## [PARTS OF THE EXERCISE]
A – Extract, word for word, the part of the passage on proofs and arguments starting at "2. Geometricians forget" and ending at "circle are equal.".
B – Answer these questions from the passage on proofs and arguments.
(i) What Latin phrase is given for a demonstration drawn from unnatural and remote mediums?
(ii) Besides proving questions that can hardly be proved directly, what other use does the passage allow for indirect and remote arguments?
(iii) What may axioms want, even though they are not to be proved by reasoning?

## [SELECTED EXCERPT]
2. Geometricians forget this rule, when they heap up many far-fetched lines, figures and propositions, to prove some plain, simple, and obvious propositions. This is called a demonstration per aliena & remota, or an argument from unnatural and remote mediums; as if, in order to prove the radii of a circle are all equal, I should make several triangles and squares about the circle, and then from some properties and propositions of squares and triangles prove that the radii of a circle are equal.

Yet it must be confessed, that sometimes such questions happen, that it is hardly possible to prove them by direct arguments drawn from the nature of things, &c. and then it may not only be lawful but necessary to use indirect proofs, and arguments drawn from remote mediums, or from the absurdity of the contradictory suppositions.

Such indirect and remote arguments may also be sometimes used to confirm a proposition, which has been before proved by arguments more direct and immediate.

VIII. Though arguments should give light to the subject, as well as constrain the assent, yet you must learn to "distinguish well between an explication and an argument, and neither impose upon yourselves, nor suffer yourselves to be imposed upon by others, by mistaking a mere illustration for a convincing

reason.

Axioms themselves, or self-evident propositions, may want an explication or illustration, though they are not to be proved by reasoning.

## [DATASET EXCERPT]

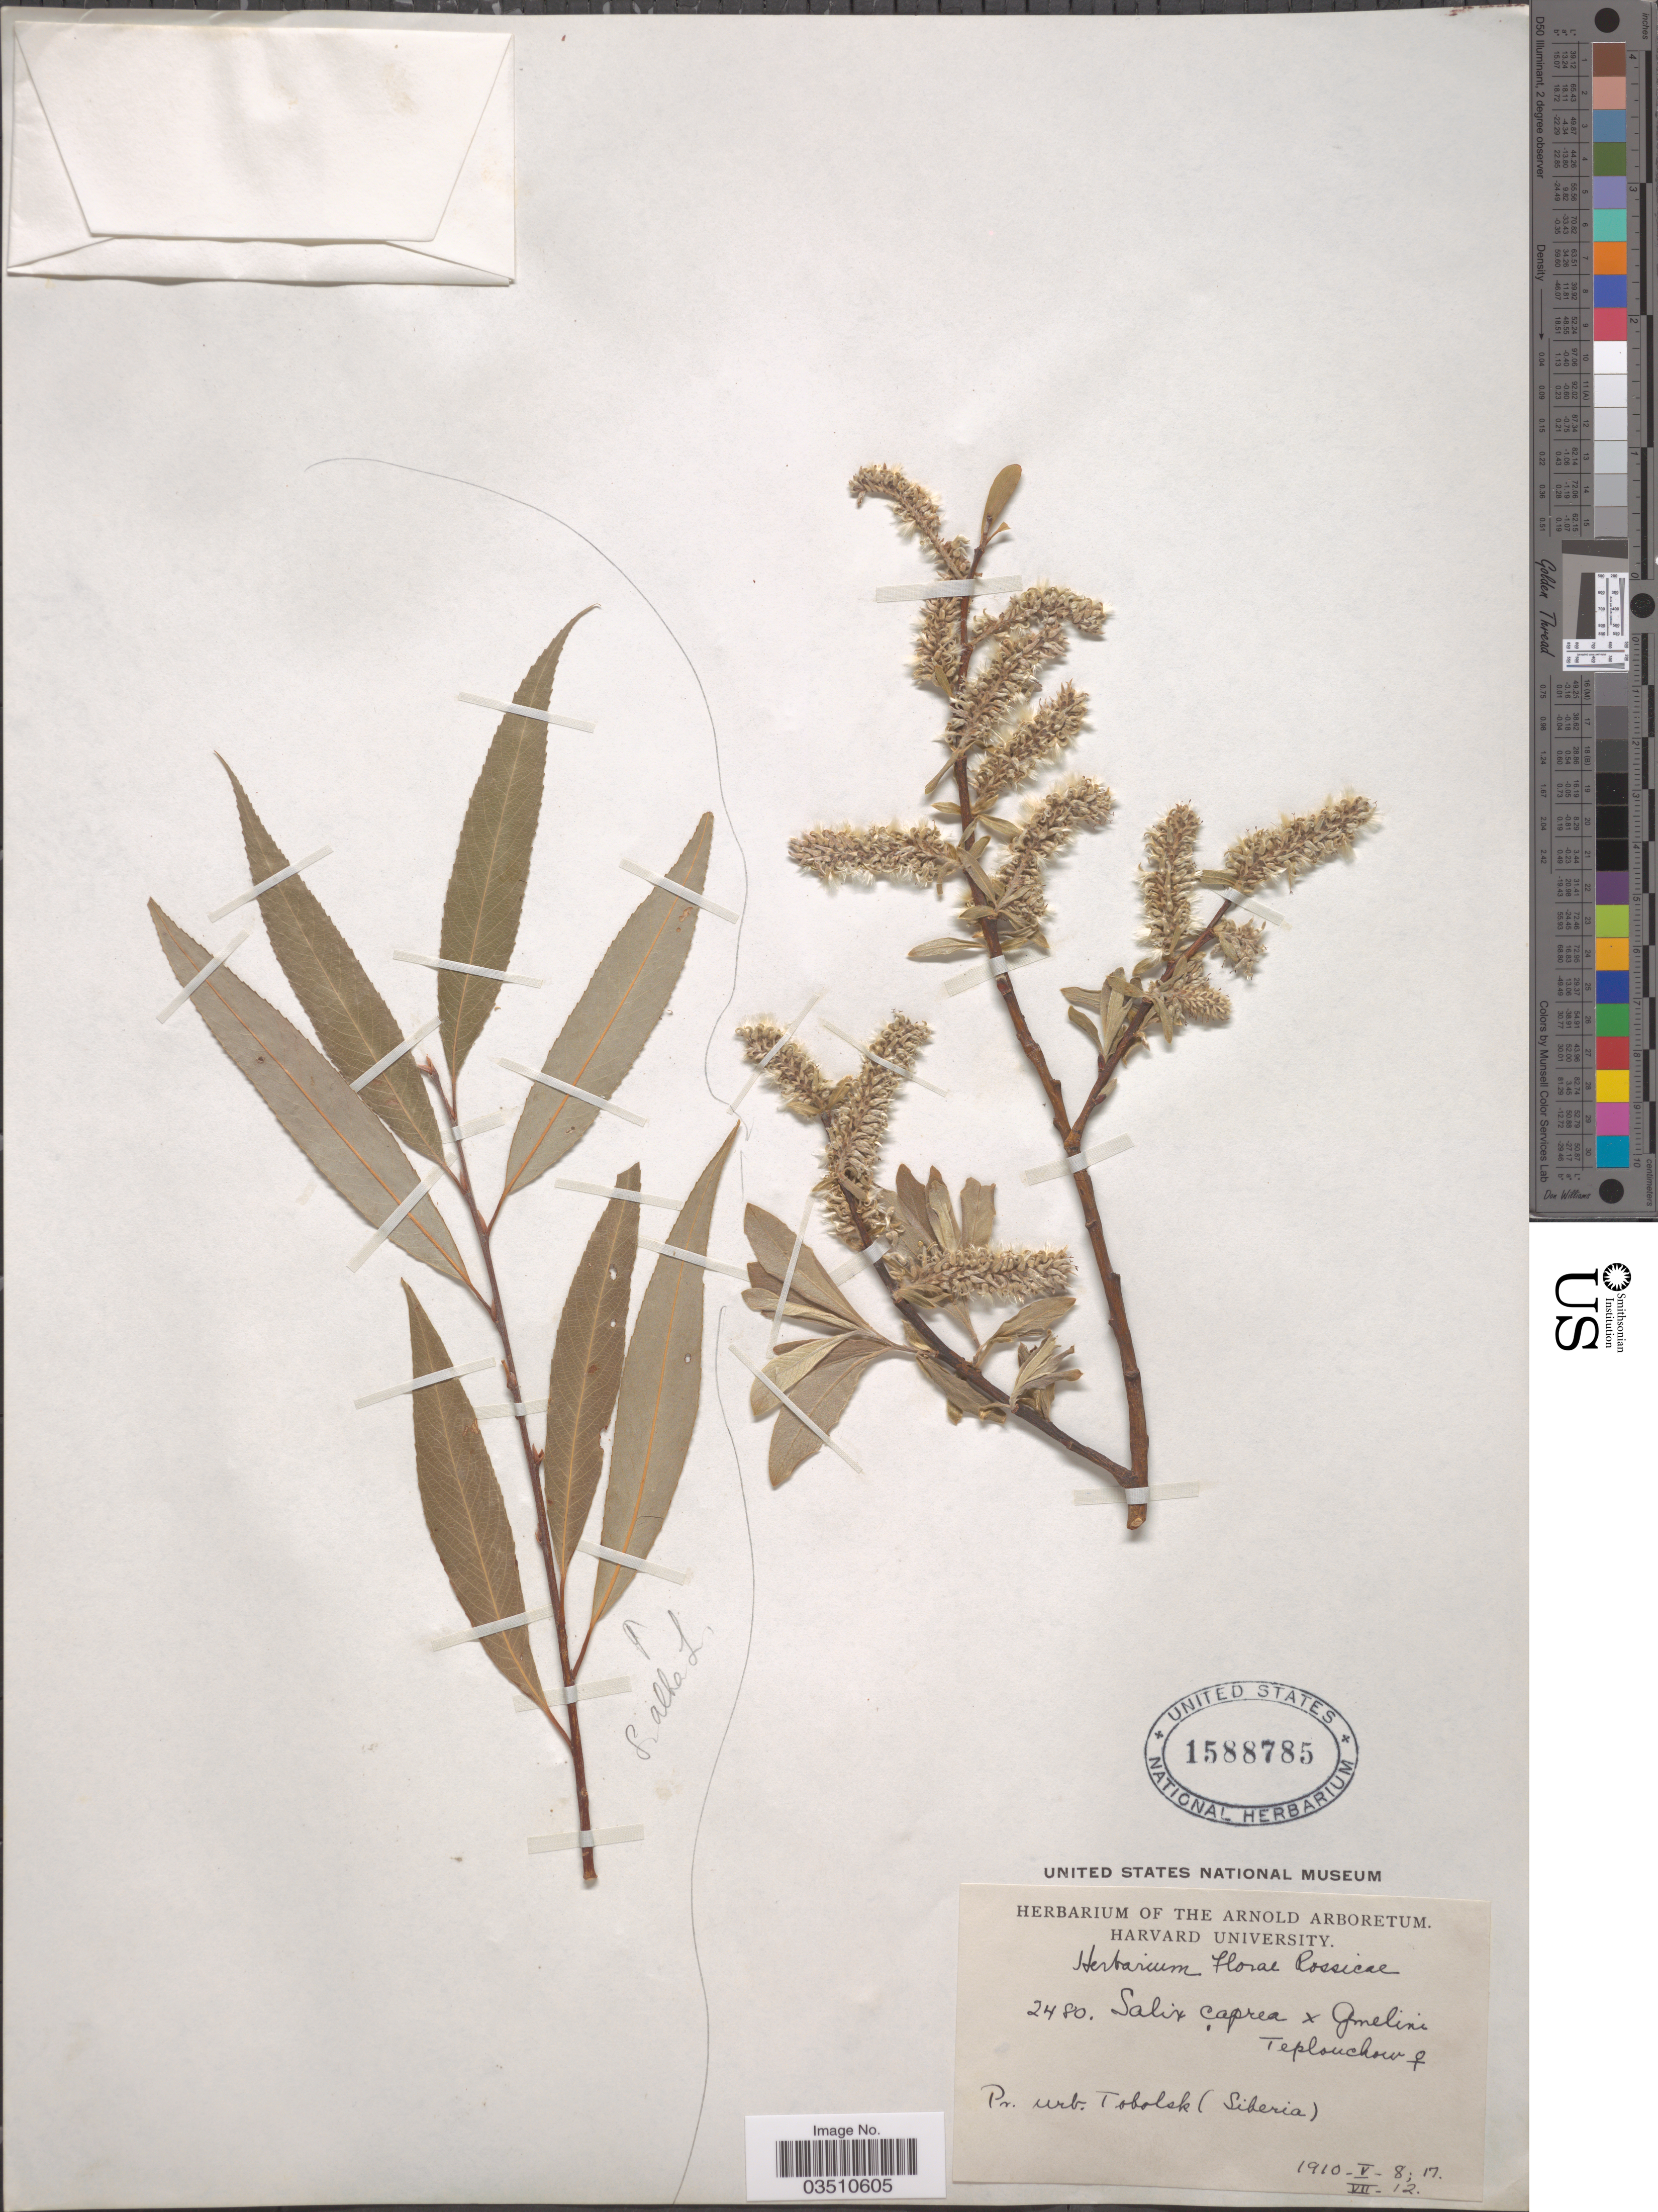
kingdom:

## [ANSWER SET]
A –
2. Geometricians forget this rule, when they heap up many far-fetched lines, figures and propositions, to prove some plain, simple, and obvious propositions. This is called a demonstration per aliena & remota, or an argument from unnatural and remote mediums; as if, in order to prove the radii of a circle are all equal, I should make several triangles and squares about the circle, and then from some properties and propositions of squares and triangles prove that the radii of a circle are equal.

B –
(i) Per aliena & remota.
(ii) They may be used to confirm a proposition that has already been proved by more direct and immediate arguments.
(iii) An explication or illustration.